I’d love to hear what you’re finding RE consumer-driven healthcare. Our experience with both “standard” insurance covered folks as well as Medicaid-eligible people is that huge segments simply are totally naive as to how to navigate the system of care; or too ill/stressed to effectively try. Even super high SES folks often fall into the above categories. Oh yeah - also add in cultural factors. So many will culturally defer to the authority of the doctor figure and therefore hold back from asking questions or challenging denials/inadequate care etc.Stigma is still another big limiting factor in accessing mental health care. Still lots of people believe if you do so, you’re “crazy” - and then there’s the severe shortage of behavioral health practitioners outside of the metro areas. Sigh....The good news is that there are simple fixes for lots of these problems— plain old Case Management goes a long way to addressing these problems. A few hours of inexpensive Case Management conducted by a BA level person is usually all it takes.... but the system usually only pays for case management in high-utilization, severe situations. It’s so sad because a simple intervention like directly walking a patient through the steps to accessing care is super cheap and effective. However, Case Management isn’t a new or exciting healthcare topic that gets discussed much, in the literature or otherwise. So it’s really not in the conversation enough.Eager to hear how you’re addressing those access to care barriers and thanks again for what you’re doing :)

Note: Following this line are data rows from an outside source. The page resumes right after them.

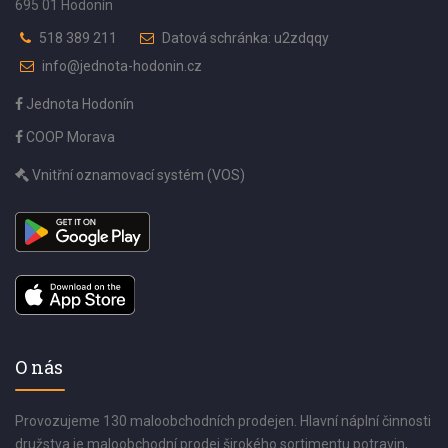
695 01 Hodonín
518 389 211
Datová schránka: u2zdqqy
info@jednota-hodonin.cz
Jednota Hodonín
COOP Morava
Vnitřní oznamovací systém (VOS)
O nás
Provozujeme 130 maloobchodních prodejen. Hlavní náplní činnosti
družstva je maloobchodní prodej širokého sortimentu potravin,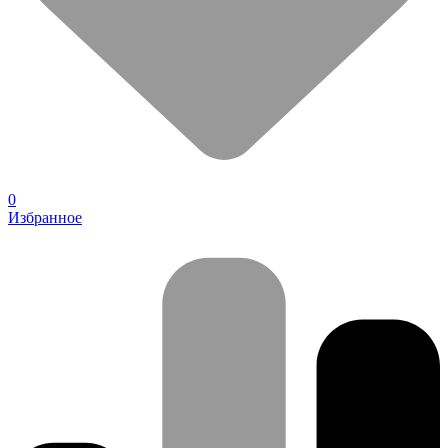
0
Избранное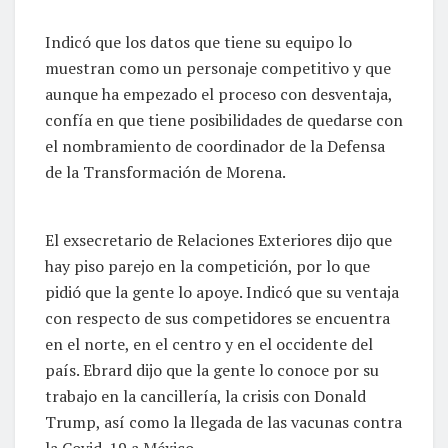
Indicó que los datos que tiene su equipo lo
muestran como un personaje competitivo y que
aunque ha empezado el proceso con desventaja,
confía en que tiene posibilidades de quedarse con
el nombramiento de coordinador de la Defensa
de la Transformación de Morena.
El exsecretario de Relaciones Exteriores dijo que
hay piso parejo en la competición, por lo que
pidió que la gente lo apoye. Indicó que su ventaja
con respecto de sus competidores se encuentra
en el norte, en el centro y en el occidente del
país. Ebrard dijo que la gente lo conoce por su
trabajo en la cancillería, la crisis con Donald
Trump, así como la llegada de las vacunas contra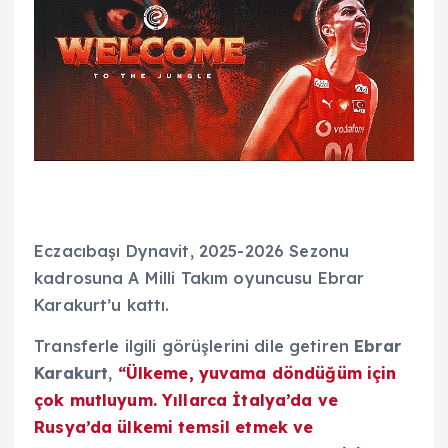
Eczacıbaşı Dynavit, 2025-2026 Sezonu
kadrosuna A Milli Takım oyuncusu Ebrar
Karakurt’u kattı.
Transferle ilgili görüşlerini dile getiren
Ebrar
Karakurt
,
“Ülkeme, yuvama döndüğüm için
çok mutluyum. Yıllarca İtalya’da ve
Rusya’da ülkemi temsil etmek ve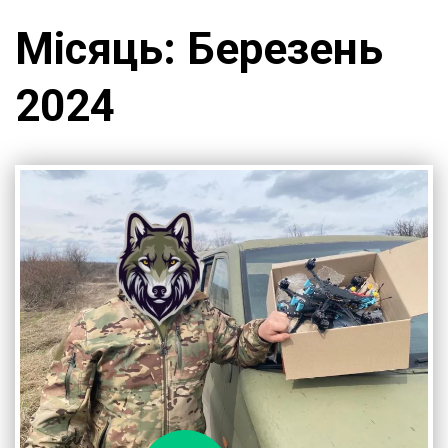
Місяць:
Березень
2024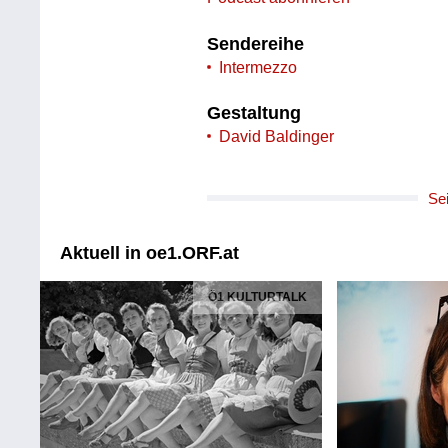
Sendereihe
Intermezzo
Gestaltung
David Baldinger
Se
Aktuell in oe1.ORF.at
Ö1 KULTURTALK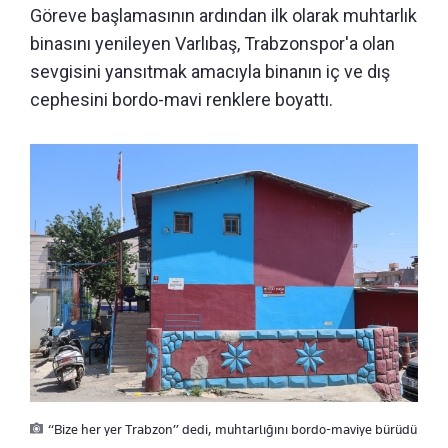
Göreve başlamasının ardından ilk olarak muhtarlık
binasını yenileyen Varlıbaş, Trabzonspor'a olan
sevgisini yansıtmak amacıyla binanın iç ve dış
cephesini bordo-mavi renklere boyattı.
“Bize her yer Trabzon” dedi, muhtarlığını bordo-maviye bürüdü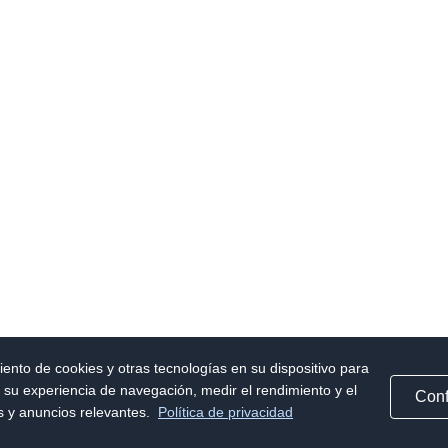
iento de cookies y otras tecnologías en su dispositivo para
r su experiencia de navegación, medir el rendimiento y el
Conf
as y anuncios relevantes.
Política de privacidad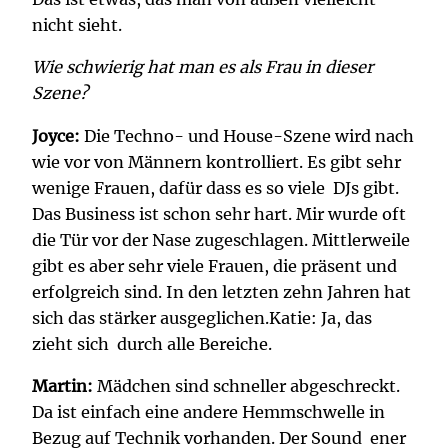
nicht sieht.
Wie schwierig hat man es als Frau in dieser
Szene?
Joyce:
Die Techno- und House-Szene wird nach
wie vor von Männern kontrolliert. Es gibt sehr
wenige Frauen, dafür dass es so viele DJs gibt.
Das Business ist schon sehr hart. Mir wurde oft
die Tür vor der Nase zugeschlagen. Mittlerweile
gibt es aber sehr viele Frauen, die präsent und
erfolgreich sind. In den letzten zehn Jahren hat
sich das stärker ausgeglichen.Katie: Ja, das
zieht sich durch alle Bereiche.
Martin:
Mädchen sind schneller abgeschreckt.
Da ist einfach eine andere Hemmschwelle in
Bezug auf Technik vorhanden. Der Sound ener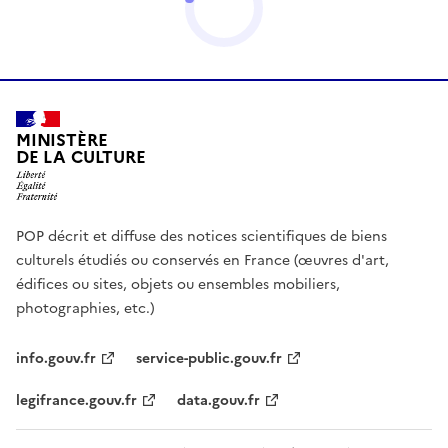
MINISTÈRE
DE LA CULTURE
POP décrit et diffuse des notices scientifiques de biens
culturels étudiés ou conservés en France (œuvres d'art,
édifices ou sites, objets ou ensembles mobiliers,
photographies, etc.)
info.gouv.fr
service-public.gouv.fr
legifrance.gouv.fr
data.gouv.fr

I’ll send you a note! We’ll schedule time to chat! Thanks Heather! ☺️🌿
Loved your story and totally different from Candice Kumai's book. Thanks so much for sharing!
I just checked out Kintsugi... and I think it could be EXTREMELY helpful for me. I know that I could benefit from cognitive behavioral therapy, and I'm excited to check it out! Thank you for this!
Thank you @NicoleCanovas! If you need anything, please do not hesitate to reach out to the team!
Amazing interview @gracechang. Like @amazzocchi I enjoy your definition of tech. But what I enjoy even more is your story around learning and plunging into new worlds ('rapid discovery'). Learning is such an integral part of who we are now and what we can be in the future. Aparently as a kid I told my granny " I want to know everything". Now I got a PhD in communication science and while I love research and I'm looking for something to make a bigger impact. Thank you.